Shakespeare has not been a staple at Sanford's Temple Theatre, usually home to popular musicals, personality revues and light comedies. Despite the theater's professional standards, staging "Hamlet" might seem a risky stretch for the company and its regular audience.
Happily, the risk was worth taking, for this gripping, imaginative production intrigues the eye and the mind. It won strong approval from a Sunday matinee crowd, an audience traditionally difficult to engage.
Much credit goes to seasoned director Richard St. Peter, whose judicious trimming of the text and tight, dramatic pacing construct a concentrated intensity, miraculously mounted with only 10 actors. His concept of Hamlet's Denmark as a stand-in for any current corrupt government is borne out in contemporary military uniforms, ubiquitous security cameras and digital screens flashing slogans for the populace, producing a palpably ominous atmosphere.

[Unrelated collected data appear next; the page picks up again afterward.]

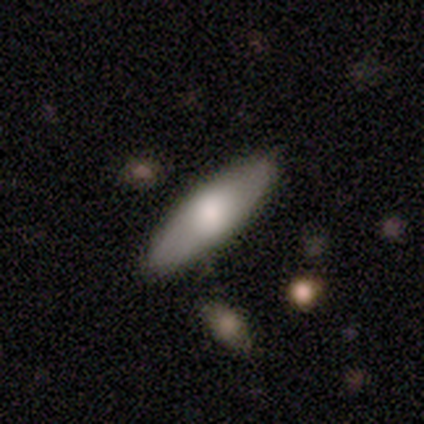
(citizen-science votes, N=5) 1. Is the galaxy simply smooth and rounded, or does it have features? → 80% smooth, 20% star or artifact, 0% featured or disk.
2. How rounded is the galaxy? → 75% cigar-shaped, 25% in between, 0% round.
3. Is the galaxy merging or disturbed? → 75% none, 25% minor disturbance, 0% major disturbance, 0% merger.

In this dangerous realm, Adam Luckey's Hamlet is not melancholic or indecisive but angry and revengeful, warily biding his time to retaliate for his father's murder. Luckey gives Hamlet's comedic turns, intended to throw off any suspicions of the character's true intentions, a chilling underpinning of deadly determination. He is especially adept at making Hamlet's poetic ruminations seem the spontaneous thoughts of this modern-day freedom fighter, darkly gritty utterances rather than airy pronouncements.

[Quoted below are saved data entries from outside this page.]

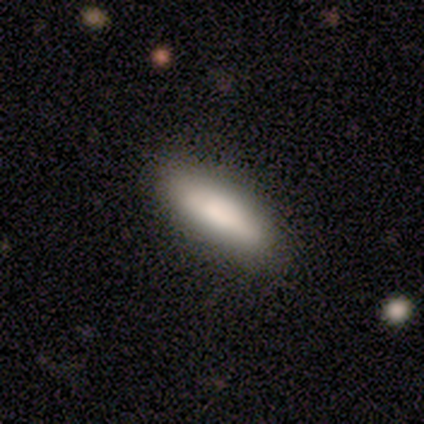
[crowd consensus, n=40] Overall: smooth (85%). How rounded: in between (53%; cigar-shaped 47%). Merging: none (66%).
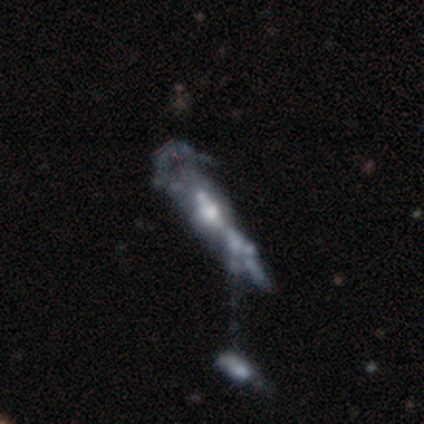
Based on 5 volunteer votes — Smooth or featured? 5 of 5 (100%) said featured or disk. Edge-on disk? 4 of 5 (80%) said no. Bar? 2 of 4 (50%) said no. Spiral arms? 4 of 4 (100%) said no. Bulge size? 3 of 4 (75%) said moderate. Merging? 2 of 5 (40%, tied with merger) said major disturbance.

He is joined by an equally adept set of supporting players. Thomas Edward Dalton gives King Claudius quiet menace and sneering confidence, matched by Lynda Clark's imperious Queen Gertrude, whose later breakdown is moving in its devastation. Tim Brosnan makes an amusingly unctuous Polonius and doubles nicely as the wisecracking Gravedigger. Anne Butler's Ophelia is delicate but headstrong, her distress at Hamlet's sudden repudiation of her heartrending. And Michael Brocki skillfully delineates his four character assignments, especially the volatile Guildenstern and the effete Osric.
The players and director St. Peter deserve particular commendation for largely avoiding the extremes of volume and speed that plague so many Shakespeare productions. Here most of the actors speak naturally, with pauses and emphases that make the heightened language easily comprehensible.
A major component of the production is the computerized projection design by Kirby Malone and Gail Scott White. Hamlet's father's ghost as a fleeting, moving image on multiple surfaces and Ophelia's drowning through watery three-dimensional planes are mesmerizingly wrought. Projections also provide changes of locale, although some seem at odds with the modern concept, as does the silent film of the play-within-the-play. Thomas Dalton's sound design enhances the cold, oppressive atmosphere.
Overall, this "Hamlet" communicates in a directly involving way. It's easily recommendable for first-timers as well as experienced theater goers.